When we're immersed in SL, however, we experience the "emptyness" of our avatar's bodies directly. They're just pixels, dots of RGB on a LCD screen. The same dots can represent alternatively a prim building, other avatars, your avatar, or a screensaver. When you turn the power off, your pixellated avatar disappears. Nevertheless, you know that "pixels on the screen" is not the reality of the richness of the experience inside SL. Even without an atom-based body, you interact with an environment (granted, not an atom-based environment) and with other minds like your own. Communicating with other self-aware, sentient beings is possible even if the environment where this communication happens is not "real" — in the sense of being physical, atom-based. But you know other minds are there behind the pixel-based avatars. We communicate and express a full range of emotions towards them: we get angry with griefers. We laugh at avatars playing funny animations. We fall in love with shapely avatars. So all these happen outside the atom-based world. When we start to realise that these are exactly the same emotions we feel and experience in the atom-based world, we start to ask ourselves some very deep, serious questions.

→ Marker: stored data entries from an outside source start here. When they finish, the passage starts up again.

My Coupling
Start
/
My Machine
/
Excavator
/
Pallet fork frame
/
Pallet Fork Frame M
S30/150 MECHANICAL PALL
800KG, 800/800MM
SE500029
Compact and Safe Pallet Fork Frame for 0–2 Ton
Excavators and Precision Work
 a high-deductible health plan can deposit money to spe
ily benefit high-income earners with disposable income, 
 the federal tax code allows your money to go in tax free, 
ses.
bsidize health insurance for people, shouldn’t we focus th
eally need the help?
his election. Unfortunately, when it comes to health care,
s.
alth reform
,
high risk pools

The first, of course, is — why is my atom-based body so important? And the second will be: where are my emotions/reactions really stored, if I can transfer them from an atom-based body to a pixel-based body? And finally, we ask ourselves about the nature of "self".

The answer doesn't come in a day, or a year; but it will ultimately lead to a transcendent mind that is not conditioned by an undue attachment to a mostly empty, atom-based body.

Botgirl Questi said...

Gwyneth: I love long comments!

I agree with you that widespread transcendence is not likely to spring from some sort of techno-fueled transhumanism. But as you described, noticing the projection of Self onto a digital body can help reveal the usually invisible processes behind identification with the physical body.

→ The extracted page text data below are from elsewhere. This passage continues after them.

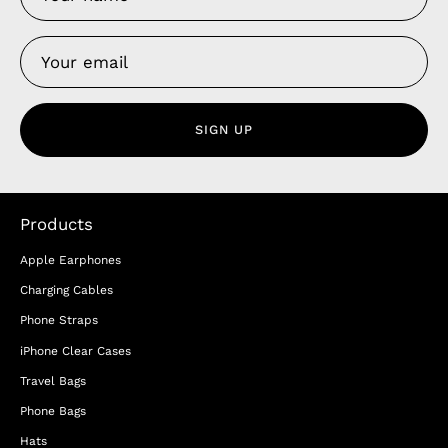
SIGN UP
Products
Apple Earphones
Charging Cables
Phone Straps
iPhone Clear Cases
Travel Bags
Phone Bags
Hats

Unfortunately, I think it's relatively uncommon for the experience of embodiment as an avatar to be used as "skillful means." At least that's my take based on the content of the vast majority of VW-related blogs and social network conversations.

That said, as Tateru Nino, Dale Inis and others have noted from time to time, the lack of transcendence-oriented practice in virtual worlds is just a reflection of how most people live their lives in the physical world. I guess it doesn't make sense to create some sort of higher standard for virtual worlds.

Ron T Blechner said...

Botgirl:

Interesting observations!

1: "The moment-to-moment flow of facial expression was the key effect that brought Pandorans to life in the film"

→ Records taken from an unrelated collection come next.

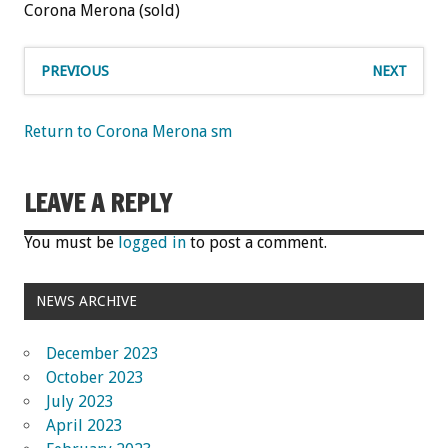
Corona Merona (sold)
PREVIOUS
NEXT
Return to Corona Merona sm
LEAVE A REPLY
You must be
logged in
to post a comment.
NEWS ARCHIVE
December 2023
October 2023
July 2023
April 2023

Bingo! Why is it that few people seem to acknowledge the value of facial expressions on avatars in general?

2: "Virtual environments provide only an infinitesimal shadow of the deeply connected complexity of a physical ecosystem."

Yes, the interactions in virtual worlds seems to be more discrete. Do you think that's a product of the technology still being in its infancy, or an inherent trait of the medium? What sort of limitations does that place on us? Or, perhaps, it has some advantages?

3: "No matter how immersed one is in a virtual identity it cannot be unwound from a lifetime of inculturation and psychological conditioning."

I think this is a key. Our brains are designed to wire themselves to its experiences. It's a product of the flesh. I asked the question on Hamlet's blog the other day, when he reported that Rosedale's working on sentience in SL, whether we as humans would even recognize sentient AI if we met it? Maybe our concept of sentience is so bound to our human condition that any post-human idea is simply impossible for us to imagine? And from a more practical perspective, would non-human sentience even care about humanity at all? Somehow I doubt this.

I think that there are many who claim to be transhumanists but view transhumanism as "being human living on a computer". The transcendence is merely physical, and not into some new kind of being. I don't think we can escape our humanity, and I don't know if we could ever give birth to a sentience that has any capability to truly relating to us. (Perhaps pretending.)